State v. Mayo

593 S.W.2d 644 | Mo. Ct. App. | 1980

CRIST, Judge.

Defendant was convicted by a jury of second degree burglary and stealing. The trial court imposed concurrent sentences of five years for each crime. Defendant appeals.

When the victim left his house on the evening of December 17, 1975, the house was secured. Two eye-witnesses saw a man enter the victim’s residence. He was black, short, clean-shaven, and was wearing a tan hat. and a brownish jacket. Defendant was *645about the size of the person who entered the house. After the man entered the residence, he came out carrying a sack which looked like a pillow case and entered a car. The car was sitting outside the victim’s residence.

The car was light colored, probably a “ ’60-some model” Chevrolet. A short time later, the defendant, matching the description of the burglar, was arrested driving a car matching the description of the car seen at the burglary. With the consent of the defendant, a search of the trunk was made and items taken from the victim’s house, as well as other items, were found. Several gloves were found on the front seat of the car, and a screwdriver was found on the front floor board under the seat.

The first issue in this case centers upon the admission into evidence of the screwdriver taken from the car and paint scrapings taken from victim’s house. Defendant argues these exhibits were not properly identified and that there was a break in the chain of custody.

The screwdriver was properly identified and the chain of custody was sufficiently proven. It was taken by Police Officer Melius from the car driven by the defendant. Officer Melius delivered it to Detective Hunt, who initialed the handle. Detective Hunt delivered the screwdriver to Robert Rothier, the police laboratory director, who delivered the same to Michael Walsh, one of the laboratory criminologists. Walsh, who also put his initials on the screwdriver, conducted the laboratory tests.

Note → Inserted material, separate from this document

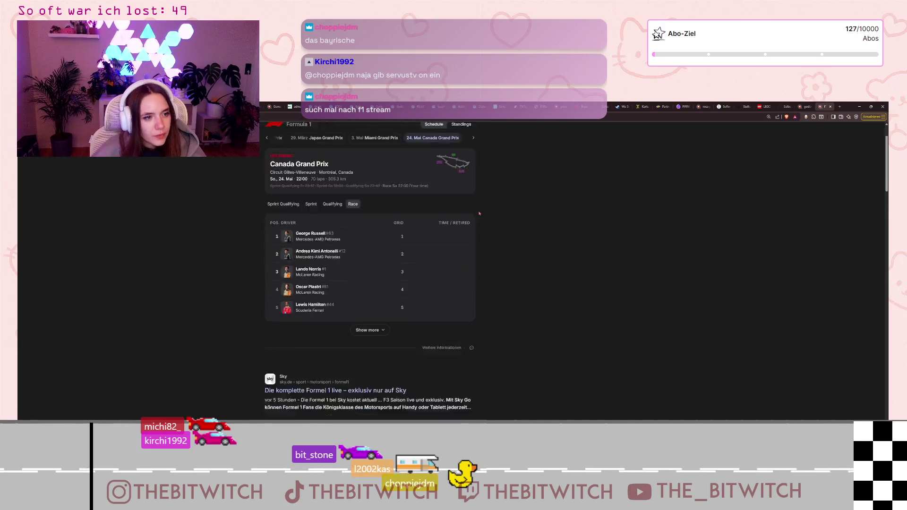
scroll(485, 256, down, 3)
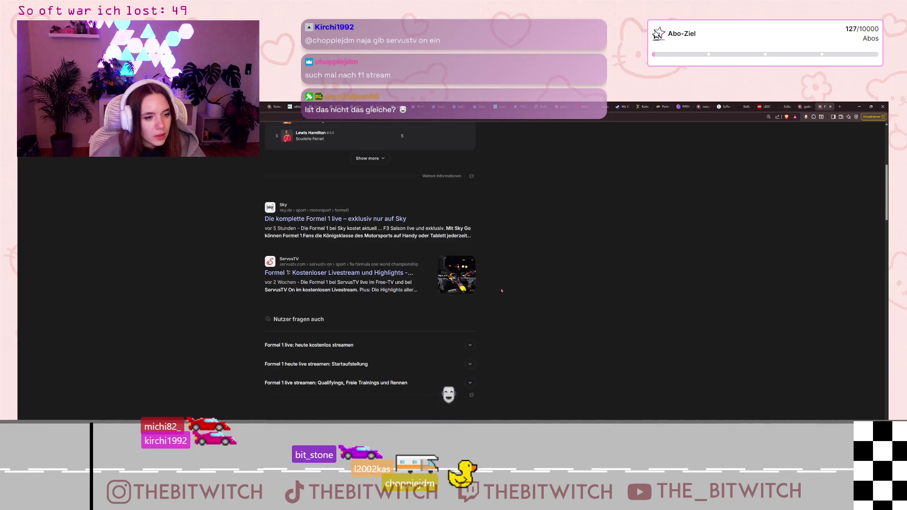
click(307, 274)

This was sufficient.

Confusion reigned at the trial in regard to the introduction into evidence of an envelope containing the paint sample from the victim’s home—Exhibit No. 28. Officer Hunt procured the paint sample and delivered it to Rothier along with the screwdriver. The “fly in the ointment” came about when Hunt delivered another, unrelated paint sample to Rothier at the same time for analysis. These samples and the screwdriver were then delivered to Walsh.

The jury was subjected to testimony on a number of different exhibits in order to show that a comparative analysis was made with reference to the paint sample from the victim’s house and the paint on the screwdriver. The reference lab numbers on the envelopes, lab receipt, and lab report pertaining to each of the paint samples were in error. Apparently, the two lab receipts were in error in that each of them were given for the other paint sample. Arising out of the confusion was the unmistakable testimony by Walsh that he believed he compared the paint sample from victim’s house with the paint on the screwdriver. He based this belief upon the fact that the address on the envelope, Exhibit No. 28, was that of the victim’s house. With this testimony, the duty of resolving the confusion came to rest upon the shoulders of the jury. The confusion affected the weight of the testimony and not the admissibility of the paint sample. Identity and chain of custody were sufficiently proved. State v. Zammar, 305 S.W.2d 441, 446 (Mo.1957); State v. Russ, 537 S.W.2d 216, 219 (Mo.App.1976).

Defendant argues that the admission into evidence of the screwdriver, three yellow gloves, and one white glove was erroneous because the exhibits were never identified as being used in the commission of the crime or as having been in the custody or control of the defendant. This contention is without merit. On similar facts our Supreme Court has held that gloves and a screwdriver found, along with fruits of the burglary, in the burglar’s automobile shortly after the burglary were properly admitted. State v. Miller, 485 S.W.2d 435, 440 (Mo.1972); and State v. Heitman, 473 S.W.2d 722, 726-727 (Mo.1971).

Finally, defendant’s Point Relied On III complains that:

THE TRIAL COURT ERRED IN OVERRULING THE DEFENDANT’S MOTION FOR JUDGMENT OF ACQUITTAL BECAUSE THE EVIDENCE WAS INSUFFICIENT FOR THE JURY TO FIND THAT THE DEFENDANT COMMITTED THE CRIMES CHARGED BEYOND A REASONABLE DOUBT.

*646This allegation is insufficient to preserve anything for review. Rule 84.04(d); State v. Robinson, 555 S.W.2d 667, 669 (Mo.App.1977). We have ex gratia searched the record to determine the sufficiency of the evidence. We found ample evidence of burglary in the second degree and stealing.

Judgment affirmed.

DOWD, P. J., and REINHARD, J., concur.